All three stories are following the same mystery from different angles, giving us, the viewer, a complete picture.  A roundabout, if you will, where we can see the same event from every angle and every lens.

The interesting stuff is going to happen (for those of us with a yen for the visual design and thought processes) as these stories collide.  We had our first taste of it here at the end of Season One, where we see our Noir Detective meet up with the Plucky Space Crew.  It’s almost a shock to see those different presumptions, those different visual canons come together.  The same room with the Plucky Space Crew getting shot at takes on an ENTIRELY different light once our Detective shows up, our Detective looks out of place, a Noir character dropped into a blaster-fight in a brightly lit space. Once they ascend the stairs, we have a shift again, we move all the characters over into the Noir where our Detective looks entirely in his own element as they find the room where the person they have been searching for is holed up.

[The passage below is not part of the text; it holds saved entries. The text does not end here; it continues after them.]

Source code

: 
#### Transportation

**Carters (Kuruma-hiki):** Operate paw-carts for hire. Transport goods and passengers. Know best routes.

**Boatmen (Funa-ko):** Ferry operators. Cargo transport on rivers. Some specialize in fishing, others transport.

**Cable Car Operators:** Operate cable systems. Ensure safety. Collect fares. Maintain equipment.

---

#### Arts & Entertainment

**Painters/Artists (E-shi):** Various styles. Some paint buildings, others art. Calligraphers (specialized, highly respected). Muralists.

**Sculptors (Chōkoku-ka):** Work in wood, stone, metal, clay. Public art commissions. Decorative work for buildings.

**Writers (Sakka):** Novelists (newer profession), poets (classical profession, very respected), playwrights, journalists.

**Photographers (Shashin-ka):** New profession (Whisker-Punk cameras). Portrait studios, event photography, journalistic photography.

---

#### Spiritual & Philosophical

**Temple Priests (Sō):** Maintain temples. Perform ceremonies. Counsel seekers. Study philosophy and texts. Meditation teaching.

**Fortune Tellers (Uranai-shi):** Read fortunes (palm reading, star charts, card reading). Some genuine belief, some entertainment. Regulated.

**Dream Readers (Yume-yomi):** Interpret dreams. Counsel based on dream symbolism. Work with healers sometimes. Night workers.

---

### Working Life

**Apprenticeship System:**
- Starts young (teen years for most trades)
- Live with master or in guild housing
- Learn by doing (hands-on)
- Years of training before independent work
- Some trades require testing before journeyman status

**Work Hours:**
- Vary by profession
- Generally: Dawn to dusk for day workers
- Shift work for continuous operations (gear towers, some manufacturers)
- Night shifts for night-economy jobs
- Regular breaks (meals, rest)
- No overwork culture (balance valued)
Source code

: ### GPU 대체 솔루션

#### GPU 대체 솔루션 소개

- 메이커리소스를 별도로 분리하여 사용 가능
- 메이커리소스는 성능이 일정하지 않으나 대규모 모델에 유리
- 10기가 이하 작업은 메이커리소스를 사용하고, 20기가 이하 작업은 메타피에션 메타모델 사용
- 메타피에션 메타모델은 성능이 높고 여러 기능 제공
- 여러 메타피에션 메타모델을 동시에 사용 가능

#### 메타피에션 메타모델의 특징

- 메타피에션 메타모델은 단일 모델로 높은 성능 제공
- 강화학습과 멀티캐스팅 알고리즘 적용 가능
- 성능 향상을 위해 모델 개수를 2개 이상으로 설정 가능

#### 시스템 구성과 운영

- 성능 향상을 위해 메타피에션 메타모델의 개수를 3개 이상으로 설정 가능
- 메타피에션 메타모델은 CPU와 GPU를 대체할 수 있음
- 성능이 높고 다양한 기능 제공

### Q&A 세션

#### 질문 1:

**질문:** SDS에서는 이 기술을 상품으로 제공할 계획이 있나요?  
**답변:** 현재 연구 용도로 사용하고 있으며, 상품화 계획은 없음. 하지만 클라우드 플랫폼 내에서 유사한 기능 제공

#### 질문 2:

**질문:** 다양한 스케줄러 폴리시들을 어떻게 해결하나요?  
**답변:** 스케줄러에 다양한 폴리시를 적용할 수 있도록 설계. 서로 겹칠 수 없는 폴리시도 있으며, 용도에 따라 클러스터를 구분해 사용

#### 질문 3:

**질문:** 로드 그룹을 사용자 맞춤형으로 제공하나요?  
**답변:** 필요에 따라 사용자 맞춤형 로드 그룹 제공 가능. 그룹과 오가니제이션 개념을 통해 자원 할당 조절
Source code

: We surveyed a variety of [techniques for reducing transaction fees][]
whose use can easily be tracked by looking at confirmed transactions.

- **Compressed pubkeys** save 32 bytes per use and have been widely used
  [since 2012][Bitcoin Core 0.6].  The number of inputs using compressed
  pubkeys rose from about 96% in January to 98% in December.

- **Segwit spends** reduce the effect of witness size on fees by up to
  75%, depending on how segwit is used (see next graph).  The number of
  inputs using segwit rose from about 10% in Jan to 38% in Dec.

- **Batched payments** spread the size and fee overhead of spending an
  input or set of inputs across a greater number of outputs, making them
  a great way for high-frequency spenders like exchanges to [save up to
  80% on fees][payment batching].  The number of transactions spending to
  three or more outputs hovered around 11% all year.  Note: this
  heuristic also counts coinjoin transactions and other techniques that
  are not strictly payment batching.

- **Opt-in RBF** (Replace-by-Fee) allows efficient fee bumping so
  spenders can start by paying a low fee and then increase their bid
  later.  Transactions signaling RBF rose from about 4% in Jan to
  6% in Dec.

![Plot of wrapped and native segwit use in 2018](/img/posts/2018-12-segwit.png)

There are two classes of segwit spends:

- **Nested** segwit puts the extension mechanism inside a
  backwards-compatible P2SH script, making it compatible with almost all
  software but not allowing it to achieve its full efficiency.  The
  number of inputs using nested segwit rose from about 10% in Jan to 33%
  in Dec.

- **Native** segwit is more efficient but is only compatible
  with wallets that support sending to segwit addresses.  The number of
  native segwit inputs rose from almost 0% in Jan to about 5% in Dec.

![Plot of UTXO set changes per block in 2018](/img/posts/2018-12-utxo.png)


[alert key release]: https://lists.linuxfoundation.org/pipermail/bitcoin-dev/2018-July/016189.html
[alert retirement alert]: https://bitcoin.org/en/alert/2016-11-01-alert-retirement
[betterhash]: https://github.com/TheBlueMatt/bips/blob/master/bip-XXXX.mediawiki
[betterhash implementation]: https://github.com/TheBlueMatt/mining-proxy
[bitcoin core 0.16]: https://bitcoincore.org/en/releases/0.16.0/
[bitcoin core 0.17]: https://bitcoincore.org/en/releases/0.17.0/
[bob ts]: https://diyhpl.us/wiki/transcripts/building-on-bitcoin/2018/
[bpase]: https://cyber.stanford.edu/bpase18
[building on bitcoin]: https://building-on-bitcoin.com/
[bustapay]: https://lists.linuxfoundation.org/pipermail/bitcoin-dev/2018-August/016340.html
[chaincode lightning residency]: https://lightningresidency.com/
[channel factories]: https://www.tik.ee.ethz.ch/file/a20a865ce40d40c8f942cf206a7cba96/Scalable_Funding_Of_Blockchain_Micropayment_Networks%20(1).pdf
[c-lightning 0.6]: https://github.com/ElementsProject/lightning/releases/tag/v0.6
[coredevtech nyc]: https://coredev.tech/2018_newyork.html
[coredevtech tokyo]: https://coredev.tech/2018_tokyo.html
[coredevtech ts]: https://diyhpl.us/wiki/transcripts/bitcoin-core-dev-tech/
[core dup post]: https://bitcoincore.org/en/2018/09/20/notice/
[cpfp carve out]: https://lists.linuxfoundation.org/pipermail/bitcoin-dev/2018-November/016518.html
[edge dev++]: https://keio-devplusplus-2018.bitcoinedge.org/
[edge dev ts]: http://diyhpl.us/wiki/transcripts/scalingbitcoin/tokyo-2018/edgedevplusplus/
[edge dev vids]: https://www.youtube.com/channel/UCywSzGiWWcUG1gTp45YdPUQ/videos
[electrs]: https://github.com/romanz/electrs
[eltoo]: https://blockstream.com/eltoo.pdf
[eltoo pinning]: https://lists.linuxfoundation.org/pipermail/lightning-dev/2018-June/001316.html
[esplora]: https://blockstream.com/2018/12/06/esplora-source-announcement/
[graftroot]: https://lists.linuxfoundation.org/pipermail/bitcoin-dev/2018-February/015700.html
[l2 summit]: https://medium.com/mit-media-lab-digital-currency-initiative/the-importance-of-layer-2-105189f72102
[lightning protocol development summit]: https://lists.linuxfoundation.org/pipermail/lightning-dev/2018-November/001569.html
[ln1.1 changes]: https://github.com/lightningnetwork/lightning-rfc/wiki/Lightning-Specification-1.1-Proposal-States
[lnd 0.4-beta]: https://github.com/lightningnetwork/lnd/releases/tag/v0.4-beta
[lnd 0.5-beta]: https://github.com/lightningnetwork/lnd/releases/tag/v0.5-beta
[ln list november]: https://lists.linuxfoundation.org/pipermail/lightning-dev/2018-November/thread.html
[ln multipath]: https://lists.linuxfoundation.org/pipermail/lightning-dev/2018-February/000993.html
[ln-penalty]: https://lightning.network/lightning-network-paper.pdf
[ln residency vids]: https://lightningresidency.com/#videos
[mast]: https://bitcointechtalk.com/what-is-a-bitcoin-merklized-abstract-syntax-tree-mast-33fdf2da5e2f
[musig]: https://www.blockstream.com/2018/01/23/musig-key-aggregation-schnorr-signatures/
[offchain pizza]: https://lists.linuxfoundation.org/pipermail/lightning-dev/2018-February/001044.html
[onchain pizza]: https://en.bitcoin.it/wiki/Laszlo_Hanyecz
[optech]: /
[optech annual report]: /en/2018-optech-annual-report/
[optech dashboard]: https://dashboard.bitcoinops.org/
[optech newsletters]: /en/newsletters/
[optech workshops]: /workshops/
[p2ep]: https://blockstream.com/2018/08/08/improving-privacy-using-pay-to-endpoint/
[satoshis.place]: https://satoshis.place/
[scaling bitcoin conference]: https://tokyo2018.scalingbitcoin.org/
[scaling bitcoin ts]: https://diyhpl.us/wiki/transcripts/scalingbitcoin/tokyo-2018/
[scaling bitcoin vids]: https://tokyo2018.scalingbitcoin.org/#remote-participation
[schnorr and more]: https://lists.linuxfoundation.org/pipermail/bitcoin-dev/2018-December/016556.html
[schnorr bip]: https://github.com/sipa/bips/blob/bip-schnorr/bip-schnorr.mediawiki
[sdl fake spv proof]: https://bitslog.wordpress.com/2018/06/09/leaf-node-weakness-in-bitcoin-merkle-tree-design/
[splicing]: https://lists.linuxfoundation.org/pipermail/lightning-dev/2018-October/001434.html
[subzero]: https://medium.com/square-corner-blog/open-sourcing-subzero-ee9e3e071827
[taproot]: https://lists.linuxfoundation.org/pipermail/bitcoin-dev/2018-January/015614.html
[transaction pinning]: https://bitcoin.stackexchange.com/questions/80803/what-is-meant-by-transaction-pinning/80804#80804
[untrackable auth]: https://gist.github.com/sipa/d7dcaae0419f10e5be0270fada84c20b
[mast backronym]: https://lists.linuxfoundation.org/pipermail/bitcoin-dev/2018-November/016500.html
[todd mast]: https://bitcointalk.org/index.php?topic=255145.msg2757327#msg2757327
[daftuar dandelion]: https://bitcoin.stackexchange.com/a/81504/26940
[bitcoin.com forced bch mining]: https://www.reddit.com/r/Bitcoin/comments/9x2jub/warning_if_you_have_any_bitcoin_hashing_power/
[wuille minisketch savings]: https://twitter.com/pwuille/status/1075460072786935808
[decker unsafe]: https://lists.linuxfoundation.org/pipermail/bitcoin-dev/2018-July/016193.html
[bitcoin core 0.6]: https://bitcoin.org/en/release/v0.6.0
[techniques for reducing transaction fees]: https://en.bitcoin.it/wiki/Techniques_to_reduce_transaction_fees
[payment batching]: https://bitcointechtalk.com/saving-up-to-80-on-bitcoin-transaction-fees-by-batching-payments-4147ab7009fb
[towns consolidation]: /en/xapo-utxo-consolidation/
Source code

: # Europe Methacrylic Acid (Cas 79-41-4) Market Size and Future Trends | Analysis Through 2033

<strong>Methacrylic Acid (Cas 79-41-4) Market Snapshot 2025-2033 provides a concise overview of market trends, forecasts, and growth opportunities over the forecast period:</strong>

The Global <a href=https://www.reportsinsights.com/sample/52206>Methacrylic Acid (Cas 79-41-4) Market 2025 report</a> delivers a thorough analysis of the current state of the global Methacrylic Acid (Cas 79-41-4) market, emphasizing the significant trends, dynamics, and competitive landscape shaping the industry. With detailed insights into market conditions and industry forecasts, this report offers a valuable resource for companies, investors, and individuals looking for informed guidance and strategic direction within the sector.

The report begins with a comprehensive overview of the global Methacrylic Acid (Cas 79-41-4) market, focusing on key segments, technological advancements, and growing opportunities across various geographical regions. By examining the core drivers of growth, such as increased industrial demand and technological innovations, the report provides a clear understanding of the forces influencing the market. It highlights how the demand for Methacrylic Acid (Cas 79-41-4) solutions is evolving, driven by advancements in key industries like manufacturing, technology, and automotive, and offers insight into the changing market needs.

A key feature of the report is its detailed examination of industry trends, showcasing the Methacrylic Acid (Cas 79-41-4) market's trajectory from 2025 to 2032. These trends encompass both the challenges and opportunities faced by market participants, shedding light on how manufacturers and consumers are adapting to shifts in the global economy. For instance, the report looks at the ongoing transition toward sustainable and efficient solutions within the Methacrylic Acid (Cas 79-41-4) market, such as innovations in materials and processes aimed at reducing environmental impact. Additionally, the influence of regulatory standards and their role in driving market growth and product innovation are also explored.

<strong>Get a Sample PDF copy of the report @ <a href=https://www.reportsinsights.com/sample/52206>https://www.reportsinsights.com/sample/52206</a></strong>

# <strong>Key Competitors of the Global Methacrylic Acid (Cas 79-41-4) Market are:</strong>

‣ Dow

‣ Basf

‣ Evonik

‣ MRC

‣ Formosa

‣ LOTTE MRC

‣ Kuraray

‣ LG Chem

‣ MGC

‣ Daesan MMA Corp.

The visual language is just going to get more complex, and I am hugely interested to see if they continue this trend of casting the environments into a different light depending on which character is the lead in any given bit of the story.  I’m hoping they don’t end up with a homogenized look at the end of the day, but seeing it here, in the first season, suggests that the visual designers and directors are telling us this story on many levels, not just with the words and actions of the actors.

 

The Art of the Eye in Limitless

Title image for LIMITLESS, the TV Show.

Is anybody else geeking out about the visual direction in Limitless?

I mean, every show every movie has its own visual storytelling techniques. Ways and methods of manipulating viewer emotions, foreshadowing, context-setting etc. It’s a known part of the art of visual storytelling, and every production team has their own distinct style.

Of the shows that are currently on the air, however, Limitless has the clearest vocabulary. You can turn the sound off and read the show like you might read the pages of a comic book. You don’t need the words, the changes in luminosity, contrast, color saturation all of these serve the story at all times, and they tell the story so clearly sometimes that the actors don’t need to say a word.

You’ve noticed, I presume, that when our main character, Brian, takes the drug that allows him to be smarter than everybody else (NZT), The entire world gets slightly more saturated. In the occasional shot where they overdo it, Brian looks like a bit like he’s glowing.

They counter this with the rare occasions where Brian is not taking NZT. Everything looks like you would expect human saturation wise, but Brian has a penchant for oversize, ugly, comfortable sweaters and the occasional hoodie thrown in for good measure. Because the “every-man” always wears a hoodie these days.

On the super-negative side (also rare), rather than making the scene go gray, or dimming the lights, when Brian is having a bad emotional reaction, whether it be to his actions on the show or whether it be to negative side effects of NZT, they hype the contrast. Everything in the scene develops a hard edge because the difference between the darks and the lights has been heightened to an almost uncomfortable degree.  Couple this with some handheld camera work and you have scenes that are visually painful to watch.

Usually this type of lighting language is handled in a much more obvious fashion. Characters having a bad day, they have him sitting in the dark. If your characters having a good day, the sky is blue and there’s not a cloud to be seen. This is the first time I have seen them overtly manipulating things like saturation and contrast in the service of a small-screen story. Adjusting contrast, saturation or hue after-the-fact is a garden-variety post processing effect. Almost every show or movie out there does to some degree, but most of the time it’s done to correct issues that could not be worked around any other way, like having to film on a cloudy day or tweaking the lighting so that a scene shot in the sunset looks like it’s been shot at sunrise.

It’s delightful to see this kind of aggressive visual direction showing up on the small screen. It goes along way towards adding polish and sophistication to an already excellent cast and script.